19 Av 5779‎ | 20 août 2019

Cinq ans après la tuerie de Toulouse, la classe politique solidaire de la communauté

De nombreux responsables politiques, toutes tendances confondues, ont assisté aux cérémonies d’hommage aux 7 victimes de Merah à Montauban puis devant l’école OzarHatorah de Toulouse. Probablement parce que chacun d’eux a conscience du basculement qu’ont représenté les tueries de l’époque, prélude à une vague djihadiste toujours d’actualité.

Les cérémonies marquant le cinquième anniversaire de la tuerie de Toulouse ont été d’autant plus médiatisées qu’elles ont coïncidé avec la tentative d’assassinat perpétrée « au nom d’Allah » à l’aéroport de Paris-Orly, le 18 mars, contre un soldat du dispositif Sentinelle. Le terroriste a été abattu avant de passer à l’acte mais l’affaire illustre la pérennité de la menace islamiste. La classe politique ne s’y est pas trompée : elle a participé au plus haut niveau auxmoments de recueillement de cette mi-mars. Dès le 15, le favori de la campagne présidentielle et ex-ministre de l’Economie Emmanuel Macron s’est déplacé à Sarcelles, en compagnie du ministre de l’Intérieur Bruno Le Roux, pour assister à un allumage de bougies devant la stèle installée ici en 2014 en souvenir des victimes. Samuel Sandler, père du rav Yonathan Sandler et grand-père d’Arié et Gabriel zal, était présent. Comme tous les fidèles juifs présents ce jour-là, il a entendu Bruno Le Roux marteler que l’antisémitisme n’était pas « un problème juif. C’est notre problème collectif », a-t-il dit avant de confesser un certain « aveuglement », reconnaissant que les pouvoirs publics n’avaient pas anticipé la vague de terreur qui allait suivre l’épisode tragique de mars 2012.

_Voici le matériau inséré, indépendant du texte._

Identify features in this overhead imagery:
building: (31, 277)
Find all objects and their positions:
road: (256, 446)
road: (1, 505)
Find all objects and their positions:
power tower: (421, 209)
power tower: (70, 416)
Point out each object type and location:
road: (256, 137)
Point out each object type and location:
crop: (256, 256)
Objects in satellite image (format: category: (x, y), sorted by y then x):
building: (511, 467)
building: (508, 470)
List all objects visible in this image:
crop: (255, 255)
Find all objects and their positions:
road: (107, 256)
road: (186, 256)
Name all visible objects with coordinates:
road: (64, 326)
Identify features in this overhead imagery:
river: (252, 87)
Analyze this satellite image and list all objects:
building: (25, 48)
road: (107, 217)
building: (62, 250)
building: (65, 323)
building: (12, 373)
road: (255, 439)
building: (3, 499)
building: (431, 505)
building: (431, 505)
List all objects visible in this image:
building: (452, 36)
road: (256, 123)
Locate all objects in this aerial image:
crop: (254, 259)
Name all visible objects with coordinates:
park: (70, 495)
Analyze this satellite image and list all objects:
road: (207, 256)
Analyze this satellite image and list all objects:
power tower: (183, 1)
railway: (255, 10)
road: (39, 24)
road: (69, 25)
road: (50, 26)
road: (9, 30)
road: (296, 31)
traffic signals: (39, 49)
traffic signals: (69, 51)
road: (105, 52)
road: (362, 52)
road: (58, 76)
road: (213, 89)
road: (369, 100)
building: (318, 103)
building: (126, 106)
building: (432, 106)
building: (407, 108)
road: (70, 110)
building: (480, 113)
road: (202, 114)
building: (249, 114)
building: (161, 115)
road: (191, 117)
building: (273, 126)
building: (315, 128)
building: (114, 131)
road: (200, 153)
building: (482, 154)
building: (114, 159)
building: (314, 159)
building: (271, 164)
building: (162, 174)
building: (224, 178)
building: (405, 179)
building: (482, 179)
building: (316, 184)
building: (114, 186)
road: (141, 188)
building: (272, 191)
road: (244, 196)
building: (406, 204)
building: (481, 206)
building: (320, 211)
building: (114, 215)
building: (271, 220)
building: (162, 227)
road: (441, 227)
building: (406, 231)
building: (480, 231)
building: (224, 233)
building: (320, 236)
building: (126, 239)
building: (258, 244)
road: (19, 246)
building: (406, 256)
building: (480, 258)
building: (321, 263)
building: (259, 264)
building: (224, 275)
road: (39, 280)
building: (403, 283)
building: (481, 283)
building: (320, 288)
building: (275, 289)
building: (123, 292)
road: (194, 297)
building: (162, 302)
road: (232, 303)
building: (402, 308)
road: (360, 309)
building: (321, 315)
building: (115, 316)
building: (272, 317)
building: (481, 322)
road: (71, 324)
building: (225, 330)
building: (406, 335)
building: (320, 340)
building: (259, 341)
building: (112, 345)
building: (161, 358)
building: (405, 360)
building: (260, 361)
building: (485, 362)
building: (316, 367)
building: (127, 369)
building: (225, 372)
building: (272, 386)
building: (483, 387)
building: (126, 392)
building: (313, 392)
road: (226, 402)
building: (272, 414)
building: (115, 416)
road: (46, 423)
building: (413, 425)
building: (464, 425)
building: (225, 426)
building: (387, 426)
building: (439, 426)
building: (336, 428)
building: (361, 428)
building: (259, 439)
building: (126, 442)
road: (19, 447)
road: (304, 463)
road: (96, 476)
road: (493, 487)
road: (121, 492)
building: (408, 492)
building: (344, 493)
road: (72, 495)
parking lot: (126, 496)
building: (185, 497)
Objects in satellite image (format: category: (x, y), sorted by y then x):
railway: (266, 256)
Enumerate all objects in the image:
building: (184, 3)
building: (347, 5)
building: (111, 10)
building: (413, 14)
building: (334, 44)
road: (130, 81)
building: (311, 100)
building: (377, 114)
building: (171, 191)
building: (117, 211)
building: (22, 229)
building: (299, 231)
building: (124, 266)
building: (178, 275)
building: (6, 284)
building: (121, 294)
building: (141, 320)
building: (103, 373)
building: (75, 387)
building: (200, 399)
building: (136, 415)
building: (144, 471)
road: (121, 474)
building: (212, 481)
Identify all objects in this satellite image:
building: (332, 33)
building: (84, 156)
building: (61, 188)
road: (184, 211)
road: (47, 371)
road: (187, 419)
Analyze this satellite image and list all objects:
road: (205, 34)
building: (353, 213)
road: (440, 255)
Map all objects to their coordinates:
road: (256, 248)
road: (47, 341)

C’est encore Bruno Le Roux qui a déclaré à Toulouse, pendant l’émouvante cérémonie du 19 mars dans l’école Or Torah à la mémoire du rav Sandler de ses deux fils et de la petite Myriam Monsonégo, que « la douleur et l’effroi ne se sont pas apaisés avec le temps.Cinq ans après, a-t-il assuré, la République n’oublie pas et nous traquerons les terroristes jusqu’au dernier ». Une stèle commémorative représentant un arbre de vie a été inaugurée dans la cour de l’établissement. Quelques heures plus tard, square Charles de Gaulle, c’est l’ensemble des autorités politiques régionales– Jean-Luc Moudenc, maire de la ville, en tête– qui s’est incliné en mémoire des quatre Juifs assassinés.

A Paris, le soir même Samuel Sandler a raconté son épreuve à la synagogue de la rue Notre-Dame-de-Nazareth lors de l’hommage national organisé par le Consistoire. Des bougies du souvenir ont été allumées par d’éminentes personnalités : Nicolas Sarkozy, Manuel Valls, la maire de la capitale Anne Hidalgo et le candidat à l’Elysée François Fillon… Les prières pour la République française, pour l’Etat d’Israël, des chants et des tehilim ont ponctué la manifestation. La synagogue était pleine et le président du Consistoire, Joël Mergui, a rappelé l’importance d’un drame « qui a représenté un basculement » pour le pays. Il a loué la dignité d’Eva Sandler, triplement endeuillée et qui a simplement demandé aux Juifs, après le massacre, de respecter Pessah, refusant toute aigreur vengeresse. Pour Joël Mergui, la réponse à la terreur consiste à ne pas baisser les bras et à « continuer d’élever nos enfants dans le judaïsme. J’espère ne pas accueillir ici le prochain président de la République à l’occasion d’une nouvelle tragédie », a-t-il conclu.